■ Yapılacak İşler:
• a. Alıntıya göre yazar dün Instagram'da hangi sözü gördü?
• b. Alıntının "Ama ben, zaten" ifadesinden "sözden bunu anlıyorum." ifadesine kadar olan bölümünü kelimesi kelimesine aktarın.

■ Alıntı:

● ● ● ● ●

Hep, bir şeye yetişmem gerekiyor gibi hissettim. O şey ne bilmiyorum. Belki de kendime. Sanki, biri olmam gerekiyormuş gibi. Bir şey olmam gerekiyormuş gibi. Ve sanki, ancak bundan sonra yaşamım başlayacakmış gibi.
Kişisel hesabımda arşivlediğim fotoğraflarıma baktım. Sonra onları yeniden yayınladım. Zaten neden arşivlemişim ki? İnsanın bir miladı mı olmalı illa? Yani şu noktadan öncesi yok, sonrası benim gibi.
Ben benim. Arşivlenmiş fotoğraflarımla da ben benim. Fotoğraflar değişmeyecek. Sadece onlardan bir şeyler çıkacak ve yeni şeyler eklenecek. Bu kadar. Yeni fotoğraflar bana yeni bir ben veya yeni bir hayat vermeyecek. Yeni kararlar, paralel bir hayatın kollarına fırlatmayacak beni. Hem öyle olsa bile, o yeni noktadan yeni adımlar atmam gerekecek. Çabalamam gerekecek.
Instagramda bir söz gördüm dün. Aslında tek başına aşırı toz pembe. Bu ponçiklik insanı güldürüyor. Öte yandan, bu sözü sevdim. ''Hayata aşık olun.'' Tam benlik. Bayıldım.
Ama ben, zaten ona aşığım.
Sana bulutları, yıldızları, çiçekleri, güzelliği anlatıyorum. Umudu, kırıklığı, kızgınlığı... çocukluğu, büyümeyi, büyüyememeyi... direnmeyi, kabullenmeyi... istemeyi, küsmeyi, tutkuyu anlatıyorum. Sonra da siliyorum. Çünkü bu ben değilim diyorum. Bu hayat da değil. Bu, benim gördüğüm hayat bile değil...
Tabi ki değil ve zaten olamaz da. Bu, sadece bir parçası. Her bir yazı, sadece bir parçası. Gördüğüm, hissettiğim ve bilmek istediğim her şeyin; bir hücresi belki de. Hatta, sildiğim yazılarım bile öyle. Gördüğüm hayatın, aşkımın, bir parçası.
Bu yüzden korkmak, ertelemek, bahane bulmak... kaçmak, saçmalık. Hayata aşık olmak... ne hoş bir tabir.
Öyle heyecanla, öyle emek vererek, öyle en iyisini isteyerek ve değer vererek aslında. Arabesk bir aşka sığınmadan, güzel severek yaşamak hayatı. Gerçekçi ama pır pır da eden bir yerden. Ben bu sözden bunu anlıyorum.
Bir süredir, artık uzun da bir süredir... içimde bir şeyleri başlatma, sürdürme ve bitirme gücü bulamıyordum. Gerçekten, sanki elim kolum bağlanmış gibi hissediyordum. Yapmam gerekenleri erteliyor ve istesem bile yapamıyordum. Sanki hem aklım, hem bedenim tutulmuştu. Bu durum zamanla yaşam enerjimi benden aldı. Böyle yazınca da çok büyük geliyor insana ama insanın hiçbir şeye mecalinin olmaması ve hatta hiçbir şeyi istemediğini düşünmesi ne kadar büyük bir şey... Dilerim bunu hiç anlamazsın.

● ● ● ● ●

■ Alıştırma Verileri:
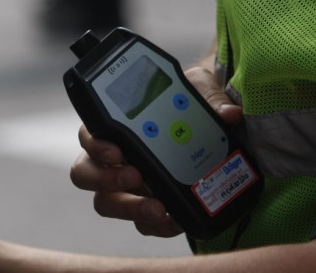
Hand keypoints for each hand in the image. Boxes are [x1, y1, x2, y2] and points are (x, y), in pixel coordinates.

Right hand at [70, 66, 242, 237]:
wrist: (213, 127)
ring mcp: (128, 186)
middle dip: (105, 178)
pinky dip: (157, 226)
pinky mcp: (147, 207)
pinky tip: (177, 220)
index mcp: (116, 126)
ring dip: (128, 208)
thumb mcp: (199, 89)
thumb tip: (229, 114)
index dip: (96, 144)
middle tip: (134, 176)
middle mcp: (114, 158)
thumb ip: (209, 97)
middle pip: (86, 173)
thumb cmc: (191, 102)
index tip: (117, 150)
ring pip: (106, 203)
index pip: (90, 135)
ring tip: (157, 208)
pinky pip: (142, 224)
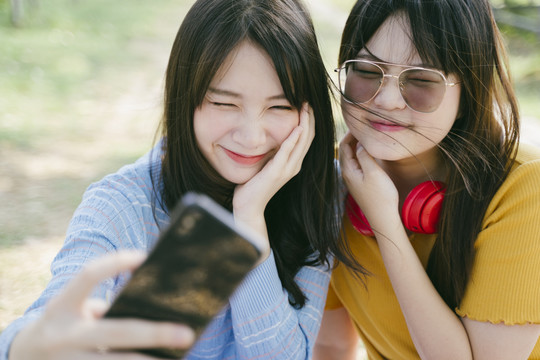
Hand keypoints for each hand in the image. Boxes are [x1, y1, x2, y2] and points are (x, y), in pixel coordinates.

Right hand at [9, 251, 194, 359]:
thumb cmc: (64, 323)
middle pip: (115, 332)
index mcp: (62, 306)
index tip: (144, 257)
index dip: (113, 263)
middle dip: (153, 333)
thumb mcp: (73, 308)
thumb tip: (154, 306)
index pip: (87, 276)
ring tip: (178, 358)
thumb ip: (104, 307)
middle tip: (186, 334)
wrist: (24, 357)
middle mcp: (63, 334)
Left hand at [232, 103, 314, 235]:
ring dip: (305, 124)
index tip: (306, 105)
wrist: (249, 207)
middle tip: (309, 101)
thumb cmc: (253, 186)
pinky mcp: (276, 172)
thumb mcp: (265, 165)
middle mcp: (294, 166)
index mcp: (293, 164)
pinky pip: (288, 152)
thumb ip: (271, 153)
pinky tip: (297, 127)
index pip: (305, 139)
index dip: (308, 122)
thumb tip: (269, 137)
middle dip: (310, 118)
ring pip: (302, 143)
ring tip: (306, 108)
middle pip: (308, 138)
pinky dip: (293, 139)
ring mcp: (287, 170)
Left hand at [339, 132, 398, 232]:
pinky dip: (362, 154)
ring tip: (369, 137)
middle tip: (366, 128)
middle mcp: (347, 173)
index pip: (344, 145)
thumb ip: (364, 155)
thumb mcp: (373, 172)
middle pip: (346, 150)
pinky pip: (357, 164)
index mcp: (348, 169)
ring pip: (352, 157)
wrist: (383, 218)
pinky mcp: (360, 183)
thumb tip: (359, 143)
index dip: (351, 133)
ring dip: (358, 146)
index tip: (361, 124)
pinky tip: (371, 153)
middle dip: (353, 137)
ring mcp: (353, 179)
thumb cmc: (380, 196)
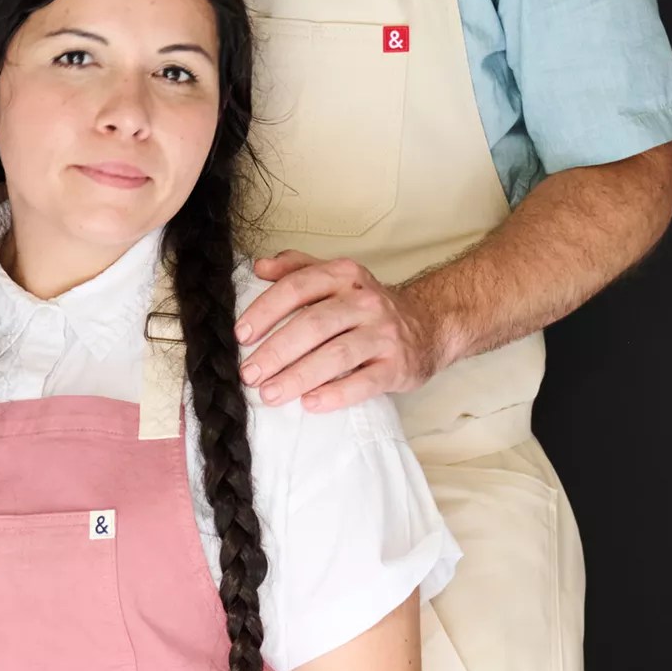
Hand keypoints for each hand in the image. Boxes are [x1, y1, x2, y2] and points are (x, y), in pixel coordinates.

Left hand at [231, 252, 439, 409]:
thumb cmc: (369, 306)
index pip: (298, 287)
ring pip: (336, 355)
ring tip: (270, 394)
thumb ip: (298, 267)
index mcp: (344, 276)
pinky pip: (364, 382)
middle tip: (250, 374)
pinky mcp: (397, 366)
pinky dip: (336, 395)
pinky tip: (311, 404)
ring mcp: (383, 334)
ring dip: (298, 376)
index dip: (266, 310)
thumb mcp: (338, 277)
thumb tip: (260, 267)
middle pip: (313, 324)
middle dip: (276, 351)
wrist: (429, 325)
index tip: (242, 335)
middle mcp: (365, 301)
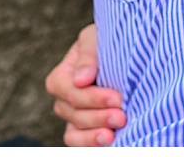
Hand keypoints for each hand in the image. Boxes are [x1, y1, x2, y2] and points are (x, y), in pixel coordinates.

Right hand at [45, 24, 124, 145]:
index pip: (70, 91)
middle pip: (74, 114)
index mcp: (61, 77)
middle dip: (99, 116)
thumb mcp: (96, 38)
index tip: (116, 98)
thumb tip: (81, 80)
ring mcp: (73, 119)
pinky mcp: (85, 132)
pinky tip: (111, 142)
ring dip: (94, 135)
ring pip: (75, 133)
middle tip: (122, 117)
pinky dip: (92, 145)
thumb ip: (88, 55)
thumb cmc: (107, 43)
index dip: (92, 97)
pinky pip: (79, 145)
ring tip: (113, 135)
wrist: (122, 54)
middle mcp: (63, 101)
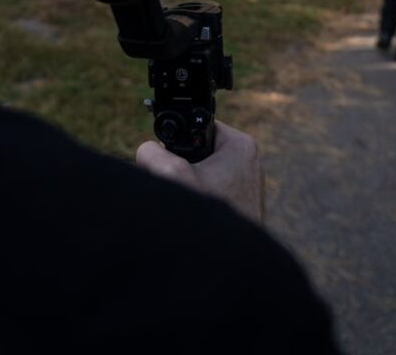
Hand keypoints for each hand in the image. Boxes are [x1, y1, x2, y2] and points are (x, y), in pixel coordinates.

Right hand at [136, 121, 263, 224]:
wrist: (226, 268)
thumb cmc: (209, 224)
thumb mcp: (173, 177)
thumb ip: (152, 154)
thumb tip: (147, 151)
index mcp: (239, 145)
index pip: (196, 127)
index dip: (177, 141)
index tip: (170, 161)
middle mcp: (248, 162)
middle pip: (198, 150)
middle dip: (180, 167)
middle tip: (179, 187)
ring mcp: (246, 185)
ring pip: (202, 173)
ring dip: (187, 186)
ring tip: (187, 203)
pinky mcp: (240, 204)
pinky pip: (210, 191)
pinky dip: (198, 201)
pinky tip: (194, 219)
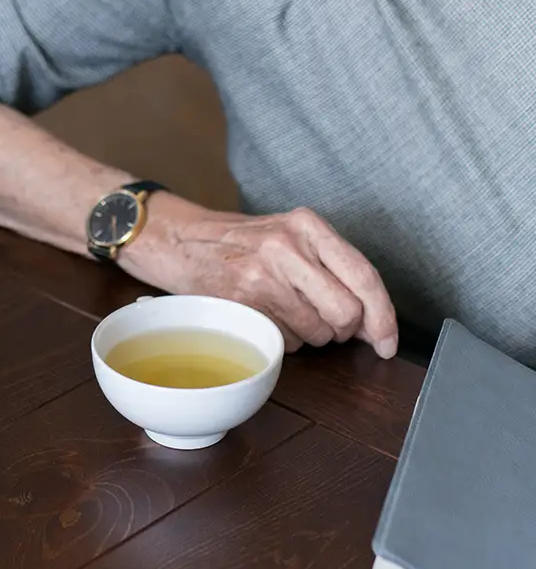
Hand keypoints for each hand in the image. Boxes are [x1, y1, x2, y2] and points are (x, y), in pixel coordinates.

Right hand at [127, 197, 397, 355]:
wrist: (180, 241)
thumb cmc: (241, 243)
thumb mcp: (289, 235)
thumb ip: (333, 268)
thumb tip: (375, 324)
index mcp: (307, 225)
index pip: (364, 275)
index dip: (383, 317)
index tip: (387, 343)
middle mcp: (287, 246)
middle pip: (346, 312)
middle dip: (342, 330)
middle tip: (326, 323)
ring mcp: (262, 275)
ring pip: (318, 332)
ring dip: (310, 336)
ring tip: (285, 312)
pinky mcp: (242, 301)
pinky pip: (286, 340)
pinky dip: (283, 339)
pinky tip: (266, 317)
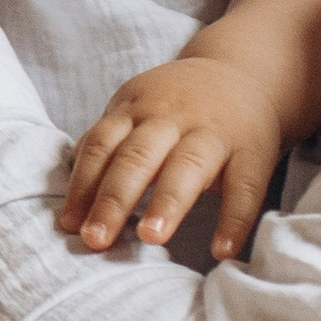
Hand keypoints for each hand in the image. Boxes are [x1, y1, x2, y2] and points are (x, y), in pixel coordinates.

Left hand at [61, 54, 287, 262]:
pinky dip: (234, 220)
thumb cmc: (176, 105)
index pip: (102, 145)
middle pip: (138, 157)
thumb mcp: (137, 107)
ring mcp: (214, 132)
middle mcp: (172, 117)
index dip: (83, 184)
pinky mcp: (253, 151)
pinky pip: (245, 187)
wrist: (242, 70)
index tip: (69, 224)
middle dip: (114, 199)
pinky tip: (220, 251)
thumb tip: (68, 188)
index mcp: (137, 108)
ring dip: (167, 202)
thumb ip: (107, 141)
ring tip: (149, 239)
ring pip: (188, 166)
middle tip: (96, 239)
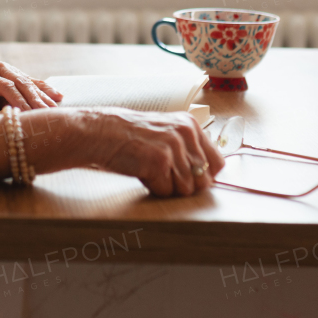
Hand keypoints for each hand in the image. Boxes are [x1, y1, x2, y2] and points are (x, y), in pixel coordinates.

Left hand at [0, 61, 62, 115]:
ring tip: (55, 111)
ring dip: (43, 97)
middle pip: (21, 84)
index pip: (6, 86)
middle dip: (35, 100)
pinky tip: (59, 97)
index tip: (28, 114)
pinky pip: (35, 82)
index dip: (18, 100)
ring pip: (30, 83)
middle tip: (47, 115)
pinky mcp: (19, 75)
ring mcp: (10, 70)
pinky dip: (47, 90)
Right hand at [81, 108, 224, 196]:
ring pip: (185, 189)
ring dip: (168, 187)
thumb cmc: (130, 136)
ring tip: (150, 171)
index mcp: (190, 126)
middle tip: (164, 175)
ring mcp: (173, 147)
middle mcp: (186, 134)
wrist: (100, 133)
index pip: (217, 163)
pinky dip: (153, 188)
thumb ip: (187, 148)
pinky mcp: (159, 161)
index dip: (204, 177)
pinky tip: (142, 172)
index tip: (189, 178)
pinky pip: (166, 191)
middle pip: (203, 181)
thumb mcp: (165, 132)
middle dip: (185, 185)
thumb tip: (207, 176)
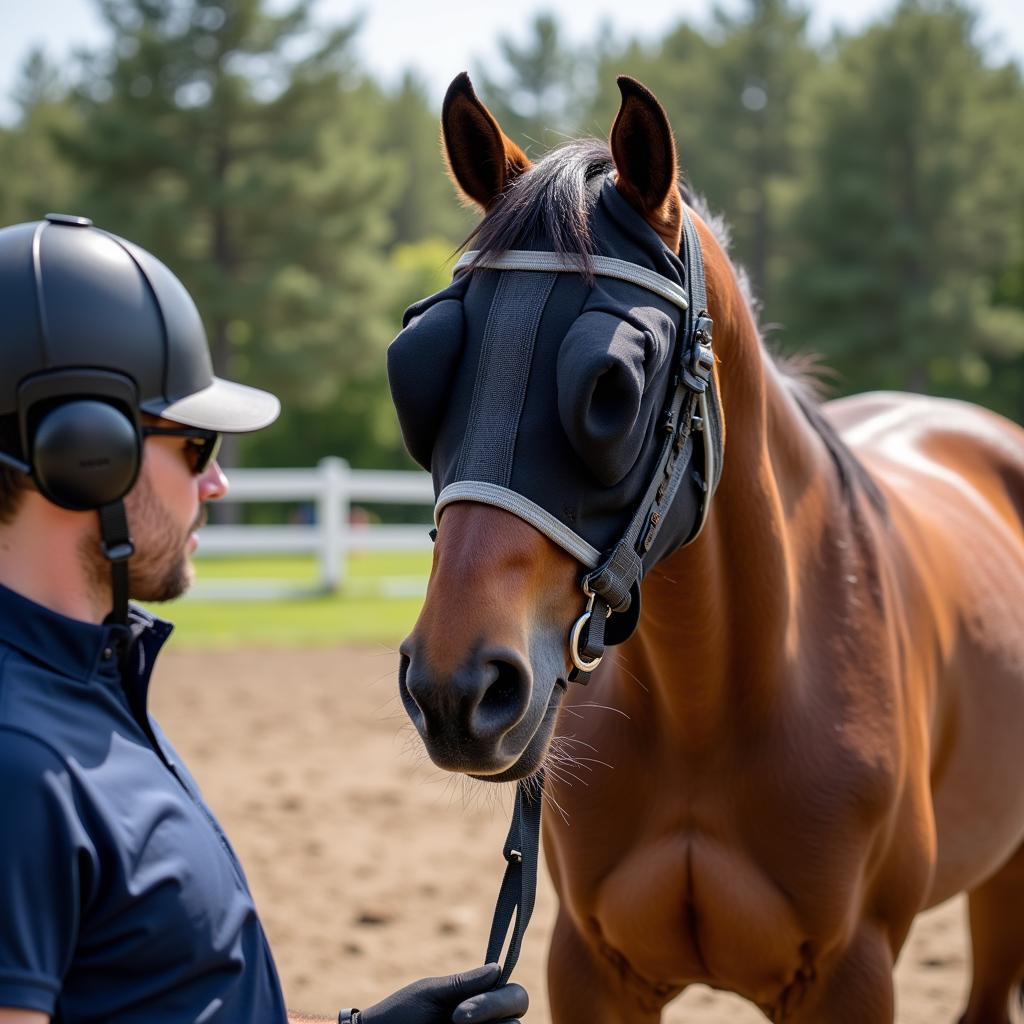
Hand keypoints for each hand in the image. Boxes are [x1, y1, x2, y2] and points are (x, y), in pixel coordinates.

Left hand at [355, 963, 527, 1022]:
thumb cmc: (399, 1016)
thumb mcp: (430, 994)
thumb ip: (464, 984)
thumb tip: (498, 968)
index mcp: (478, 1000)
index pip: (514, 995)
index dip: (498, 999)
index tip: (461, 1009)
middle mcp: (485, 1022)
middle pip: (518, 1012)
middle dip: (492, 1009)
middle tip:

● ● ● ● ●

■ Görev Bazında Çözümler:
• a. "Hayata aşık olun."

• b.
Ama ben, zaten ona aşığım.
Sana bulutları, yıldızları, çiçekleri, güzelliği anlatıyorum. Umudu, kırıklığı, kızgınlığı... çocukluğu, büyümeyi, büyüyememeyi... direnmeyi, kabullenmeyi... istemeyi, küsmeyi, tutkuyu anlatıyorum. Sonra da siliyorum. Çünkü bu ben değilim diyorum. Bu hayat da değil. Bu, benim gördüğüm hayat bile değil...
Tabi ki değil ve zaten olamaz da. Bu, sadece bir parçası. Her bir yazı, sadece bir parçası. Gördüğüm, hissettiğim ve bilmek istediğim her şeyin; bir hücresi belki de. Hatta, sildiğim yazılarım bile öyle. Gördüğüm hayatın, aşkımın, bir parçası.
Bu yüzden korkmak, ertelemek, bahane bulmak... kaçmak, saçmalık. Hayata aşık olmak... ne hoş bir tabir.
Öyle heyecanla, öyle emek vererek, öyle en iyisini isteyerek ve değer vererek aslında. Arabesk bir aşka sığınmadan, güzel severek yaşamak hayatı. Gerçekçi ama pır pır da eden bir yerden. Ben bu sözden bunu anlıyorum.